# PDF Cleaning Example

The first step is to import the `pdf_cleaner` module. Then, we define the location of our initial pdf (`input_dir`), the location of the images obtained (`split_dir`), and the location of the cleaned pdf (`output_pdf`). We will also choose the model to use (`model_dir`), and where to store the file structure JSON (`dictionnary_dir`).

In [2]:
# ! pip install pdf_cleaning@git+https://github.com/MathieuDemarets/pdf-cleaning

import pdf_cleaning as pc

input_dir = 'example/input_pdf'
output_dir = 'example/cleaned_pdf'
split_dir = 'example/split_jpg'
model_dir = 'models/cleaner_x.pt'
dictionnary_dir = 'example/pdf_jpg.json'

## Preparation

We can then use our 3 first functions (they are documented):
1. `create_pdf2jpg` to create a dictionary with the file structure information necessary to run the next steps.

=====

* **The request**:
Repeat the PDF cleaning example word for word between "## Preparation" and "the next steps.", inclusive.

[Data excerpts]
=====

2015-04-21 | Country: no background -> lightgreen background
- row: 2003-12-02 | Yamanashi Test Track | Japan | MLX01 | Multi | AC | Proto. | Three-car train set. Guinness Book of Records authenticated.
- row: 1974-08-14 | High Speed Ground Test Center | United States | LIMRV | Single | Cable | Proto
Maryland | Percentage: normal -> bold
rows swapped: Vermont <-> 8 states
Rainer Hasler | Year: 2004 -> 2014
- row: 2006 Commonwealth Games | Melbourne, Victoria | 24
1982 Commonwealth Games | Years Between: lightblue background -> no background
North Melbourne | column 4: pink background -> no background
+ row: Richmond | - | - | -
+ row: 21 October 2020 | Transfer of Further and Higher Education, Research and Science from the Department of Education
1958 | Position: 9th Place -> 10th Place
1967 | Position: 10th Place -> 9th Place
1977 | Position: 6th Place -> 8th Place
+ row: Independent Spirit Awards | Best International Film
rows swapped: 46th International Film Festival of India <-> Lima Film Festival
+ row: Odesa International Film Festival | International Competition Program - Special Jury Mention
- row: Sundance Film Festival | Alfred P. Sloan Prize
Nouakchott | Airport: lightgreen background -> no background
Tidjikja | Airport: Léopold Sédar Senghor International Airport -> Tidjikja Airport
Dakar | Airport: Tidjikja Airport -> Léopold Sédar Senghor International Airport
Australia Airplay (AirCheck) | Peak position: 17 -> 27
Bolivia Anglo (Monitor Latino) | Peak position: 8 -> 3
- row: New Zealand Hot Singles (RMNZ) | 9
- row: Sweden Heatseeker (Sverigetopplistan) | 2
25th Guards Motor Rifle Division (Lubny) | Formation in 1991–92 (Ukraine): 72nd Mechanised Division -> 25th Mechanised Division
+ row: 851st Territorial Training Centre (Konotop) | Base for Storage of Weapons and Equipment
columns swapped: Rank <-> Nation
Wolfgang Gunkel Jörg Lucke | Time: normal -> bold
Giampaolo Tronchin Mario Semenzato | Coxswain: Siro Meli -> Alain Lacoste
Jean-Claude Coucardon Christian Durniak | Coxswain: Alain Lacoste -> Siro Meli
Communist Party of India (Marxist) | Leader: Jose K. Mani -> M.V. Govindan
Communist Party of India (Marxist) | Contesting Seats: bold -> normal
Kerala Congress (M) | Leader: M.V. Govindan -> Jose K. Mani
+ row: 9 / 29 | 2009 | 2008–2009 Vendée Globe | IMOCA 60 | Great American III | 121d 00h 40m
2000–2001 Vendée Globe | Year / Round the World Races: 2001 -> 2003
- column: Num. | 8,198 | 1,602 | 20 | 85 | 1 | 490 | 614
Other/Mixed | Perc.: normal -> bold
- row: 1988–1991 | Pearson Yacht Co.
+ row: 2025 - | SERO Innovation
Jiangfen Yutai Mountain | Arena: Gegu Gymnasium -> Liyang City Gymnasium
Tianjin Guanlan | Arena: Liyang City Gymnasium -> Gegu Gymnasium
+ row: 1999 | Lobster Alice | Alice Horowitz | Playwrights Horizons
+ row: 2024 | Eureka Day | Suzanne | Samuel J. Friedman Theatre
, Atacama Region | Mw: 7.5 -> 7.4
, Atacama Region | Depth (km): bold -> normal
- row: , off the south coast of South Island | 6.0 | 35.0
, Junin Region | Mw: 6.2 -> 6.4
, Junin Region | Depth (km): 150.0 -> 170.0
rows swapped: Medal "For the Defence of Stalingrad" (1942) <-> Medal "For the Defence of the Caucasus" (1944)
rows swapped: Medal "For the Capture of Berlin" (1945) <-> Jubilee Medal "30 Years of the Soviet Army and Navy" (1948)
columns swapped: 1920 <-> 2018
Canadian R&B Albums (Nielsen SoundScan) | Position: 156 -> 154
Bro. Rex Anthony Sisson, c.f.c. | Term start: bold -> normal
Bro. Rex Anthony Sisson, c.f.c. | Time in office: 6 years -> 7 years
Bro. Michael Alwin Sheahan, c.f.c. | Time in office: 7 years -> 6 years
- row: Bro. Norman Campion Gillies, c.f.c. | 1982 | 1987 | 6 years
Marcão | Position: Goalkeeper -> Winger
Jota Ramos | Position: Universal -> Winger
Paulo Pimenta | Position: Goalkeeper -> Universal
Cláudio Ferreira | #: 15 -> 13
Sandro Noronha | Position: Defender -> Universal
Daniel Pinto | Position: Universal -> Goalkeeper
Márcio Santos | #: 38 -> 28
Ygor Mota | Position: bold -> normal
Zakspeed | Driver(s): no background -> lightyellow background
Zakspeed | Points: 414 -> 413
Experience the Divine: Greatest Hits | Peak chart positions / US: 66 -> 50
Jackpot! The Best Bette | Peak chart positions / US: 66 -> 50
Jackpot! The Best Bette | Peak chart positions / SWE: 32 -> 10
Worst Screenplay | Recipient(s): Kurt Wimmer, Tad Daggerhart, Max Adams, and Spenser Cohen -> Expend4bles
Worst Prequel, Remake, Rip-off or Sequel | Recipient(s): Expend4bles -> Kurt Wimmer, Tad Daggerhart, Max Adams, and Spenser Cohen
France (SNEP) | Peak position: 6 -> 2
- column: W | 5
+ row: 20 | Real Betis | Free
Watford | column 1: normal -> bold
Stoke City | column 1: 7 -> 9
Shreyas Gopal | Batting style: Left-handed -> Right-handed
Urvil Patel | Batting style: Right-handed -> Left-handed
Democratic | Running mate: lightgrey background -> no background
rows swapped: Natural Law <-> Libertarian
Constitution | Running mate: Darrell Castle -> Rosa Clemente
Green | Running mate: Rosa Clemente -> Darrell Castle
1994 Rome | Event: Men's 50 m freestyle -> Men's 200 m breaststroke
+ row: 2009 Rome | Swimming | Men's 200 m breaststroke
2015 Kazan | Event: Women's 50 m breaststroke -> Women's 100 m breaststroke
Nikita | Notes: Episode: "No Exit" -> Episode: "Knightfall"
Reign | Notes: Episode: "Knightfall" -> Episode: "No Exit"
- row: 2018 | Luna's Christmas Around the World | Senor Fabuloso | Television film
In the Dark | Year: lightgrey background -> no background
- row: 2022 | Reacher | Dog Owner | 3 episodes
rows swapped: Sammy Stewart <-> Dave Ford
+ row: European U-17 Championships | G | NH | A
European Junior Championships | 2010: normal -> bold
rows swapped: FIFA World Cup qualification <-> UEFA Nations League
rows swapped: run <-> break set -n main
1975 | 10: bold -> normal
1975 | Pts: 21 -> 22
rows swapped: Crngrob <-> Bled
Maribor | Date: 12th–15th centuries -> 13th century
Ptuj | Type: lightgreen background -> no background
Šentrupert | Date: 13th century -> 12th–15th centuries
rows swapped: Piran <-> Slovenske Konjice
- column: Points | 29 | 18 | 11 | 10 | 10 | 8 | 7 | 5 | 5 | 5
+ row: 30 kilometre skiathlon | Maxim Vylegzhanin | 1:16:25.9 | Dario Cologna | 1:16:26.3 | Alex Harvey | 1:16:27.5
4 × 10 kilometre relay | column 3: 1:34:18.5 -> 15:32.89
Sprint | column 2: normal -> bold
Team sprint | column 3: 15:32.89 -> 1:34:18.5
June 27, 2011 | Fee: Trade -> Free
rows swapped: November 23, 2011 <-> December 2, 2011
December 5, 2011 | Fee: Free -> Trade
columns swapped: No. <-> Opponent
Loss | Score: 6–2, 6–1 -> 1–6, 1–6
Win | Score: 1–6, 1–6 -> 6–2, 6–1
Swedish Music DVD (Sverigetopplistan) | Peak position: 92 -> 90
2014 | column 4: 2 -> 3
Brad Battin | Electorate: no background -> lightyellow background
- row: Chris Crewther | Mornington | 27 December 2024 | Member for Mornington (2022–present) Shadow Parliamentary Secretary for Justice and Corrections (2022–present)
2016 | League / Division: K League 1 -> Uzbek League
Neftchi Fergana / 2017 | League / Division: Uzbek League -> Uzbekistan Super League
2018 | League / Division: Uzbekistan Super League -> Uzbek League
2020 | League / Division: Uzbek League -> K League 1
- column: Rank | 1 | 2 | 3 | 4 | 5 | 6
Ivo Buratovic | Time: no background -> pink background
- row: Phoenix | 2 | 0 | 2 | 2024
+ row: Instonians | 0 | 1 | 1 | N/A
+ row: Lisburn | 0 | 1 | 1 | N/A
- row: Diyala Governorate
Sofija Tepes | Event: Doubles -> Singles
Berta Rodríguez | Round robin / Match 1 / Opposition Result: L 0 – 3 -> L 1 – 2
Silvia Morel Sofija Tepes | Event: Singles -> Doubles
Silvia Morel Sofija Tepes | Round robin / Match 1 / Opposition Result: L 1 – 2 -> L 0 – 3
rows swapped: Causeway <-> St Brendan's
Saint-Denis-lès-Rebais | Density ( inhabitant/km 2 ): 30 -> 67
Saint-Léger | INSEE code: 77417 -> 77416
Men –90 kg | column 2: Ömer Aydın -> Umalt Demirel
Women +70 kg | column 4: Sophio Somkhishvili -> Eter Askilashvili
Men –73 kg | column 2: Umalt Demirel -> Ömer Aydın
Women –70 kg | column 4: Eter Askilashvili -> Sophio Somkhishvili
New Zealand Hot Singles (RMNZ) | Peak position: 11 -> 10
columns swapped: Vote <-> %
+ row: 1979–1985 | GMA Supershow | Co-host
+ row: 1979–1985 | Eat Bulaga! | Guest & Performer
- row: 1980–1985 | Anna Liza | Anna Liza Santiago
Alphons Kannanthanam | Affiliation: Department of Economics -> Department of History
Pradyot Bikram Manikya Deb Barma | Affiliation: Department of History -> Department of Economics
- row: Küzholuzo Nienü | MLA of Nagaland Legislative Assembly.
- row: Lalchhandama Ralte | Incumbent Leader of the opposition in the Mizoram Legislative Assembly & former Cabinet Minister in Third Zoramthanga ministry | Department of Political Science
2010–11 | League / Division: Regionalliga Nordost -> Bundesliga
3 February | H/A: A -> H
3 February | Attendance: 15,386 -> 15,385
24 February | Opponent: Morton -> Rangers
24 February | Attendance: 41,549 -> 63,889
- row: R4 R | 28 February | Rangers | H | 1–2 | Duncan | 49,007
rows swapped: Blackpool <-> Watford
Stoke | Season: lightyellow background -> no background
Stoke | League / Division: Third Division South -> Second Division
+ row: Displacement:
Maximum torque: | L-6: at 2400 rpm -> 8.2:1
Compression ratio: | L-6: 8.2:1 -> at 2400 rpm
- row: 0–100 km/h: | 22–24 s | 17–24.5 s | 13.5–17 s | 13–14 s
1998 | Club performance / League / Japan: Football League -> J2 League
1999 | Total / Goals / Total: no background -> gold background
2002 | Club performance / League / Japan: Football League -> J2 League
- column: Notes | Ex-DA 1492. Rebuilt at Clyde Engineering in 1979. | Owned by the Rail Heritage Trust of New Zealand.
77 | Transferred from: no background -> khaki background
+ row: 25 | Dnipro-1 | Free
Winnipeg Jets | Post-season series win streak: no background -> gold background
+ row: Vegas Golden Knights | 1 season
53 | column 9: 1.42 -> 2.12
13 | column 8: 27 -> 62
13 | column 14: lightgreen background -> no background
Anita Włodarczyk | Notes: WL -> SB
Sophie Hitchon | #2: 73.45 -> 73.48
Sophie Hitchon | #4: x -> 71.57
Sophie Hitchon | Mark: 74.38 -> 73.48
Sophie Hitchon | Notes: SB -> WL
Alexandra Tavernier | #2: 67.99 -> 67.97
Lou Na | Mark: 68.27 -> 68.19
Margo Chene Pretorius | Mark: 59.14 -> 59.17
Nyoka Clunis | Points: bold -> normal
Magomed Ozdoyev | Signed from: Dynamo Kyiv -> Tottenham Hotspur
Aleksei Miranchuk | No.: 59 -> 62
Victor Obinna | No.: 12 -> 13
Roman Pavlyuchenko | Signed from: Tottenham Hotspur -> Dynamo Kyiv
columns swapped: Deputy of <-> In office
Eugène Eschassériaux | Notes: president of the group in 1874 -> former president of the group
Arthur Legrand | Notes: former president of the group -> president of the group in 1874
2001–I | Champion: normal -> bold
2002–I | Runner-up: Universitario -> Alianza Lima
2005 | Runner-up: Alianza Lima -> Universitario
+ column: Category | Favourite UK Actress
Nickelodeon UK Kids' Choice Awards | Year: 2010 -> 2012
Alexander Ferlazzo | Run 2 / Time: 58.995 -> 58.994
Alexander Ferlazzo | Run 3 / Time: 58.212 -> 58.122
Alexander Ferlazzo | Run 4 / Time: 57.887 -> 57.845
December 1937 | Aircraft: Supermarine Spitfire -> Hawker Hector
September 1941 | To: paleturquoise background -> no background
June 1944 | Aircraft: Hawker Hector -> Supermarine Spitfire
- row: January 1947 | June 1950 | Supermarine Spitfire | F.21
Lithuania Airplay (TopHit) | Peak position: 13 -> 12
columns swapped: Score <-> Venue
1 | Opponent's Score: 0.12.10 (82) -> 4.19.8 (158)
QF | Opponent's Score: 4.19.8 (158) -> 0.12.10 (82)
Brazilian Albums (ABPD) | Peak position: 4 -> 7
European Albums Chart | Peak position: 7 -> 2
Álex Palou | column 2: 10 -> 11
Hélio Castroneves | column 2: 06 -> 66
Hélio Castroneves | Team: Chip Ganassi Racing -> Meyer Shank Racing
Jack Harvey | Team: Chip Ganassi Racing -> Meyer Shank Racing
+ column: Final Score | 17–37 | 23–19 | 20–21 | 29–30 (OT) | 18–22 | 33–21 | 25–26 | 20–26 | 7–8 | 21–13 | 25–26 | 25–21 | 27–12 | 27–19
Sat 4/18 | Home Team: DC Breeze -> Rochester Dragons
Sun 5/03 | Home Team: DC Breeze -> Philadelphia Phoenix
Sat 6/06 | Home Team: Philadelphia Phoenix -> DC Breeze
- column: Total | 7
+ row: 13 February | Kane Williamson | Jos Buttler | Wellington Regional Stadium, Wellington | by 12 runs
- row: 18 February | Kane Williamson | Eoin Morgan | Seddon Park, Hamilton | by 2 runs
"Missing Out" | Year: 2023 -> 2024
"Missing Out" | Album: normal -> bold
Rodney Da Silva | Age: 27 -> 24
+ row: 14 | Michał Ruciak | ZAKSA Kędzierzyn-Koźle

=====

* **Response**:
## Preparation

We can then use our 3 first functions (they are documented):
1. `create_pdf2jpg` to create a dictionary with the file structure information necessary to run the next steps.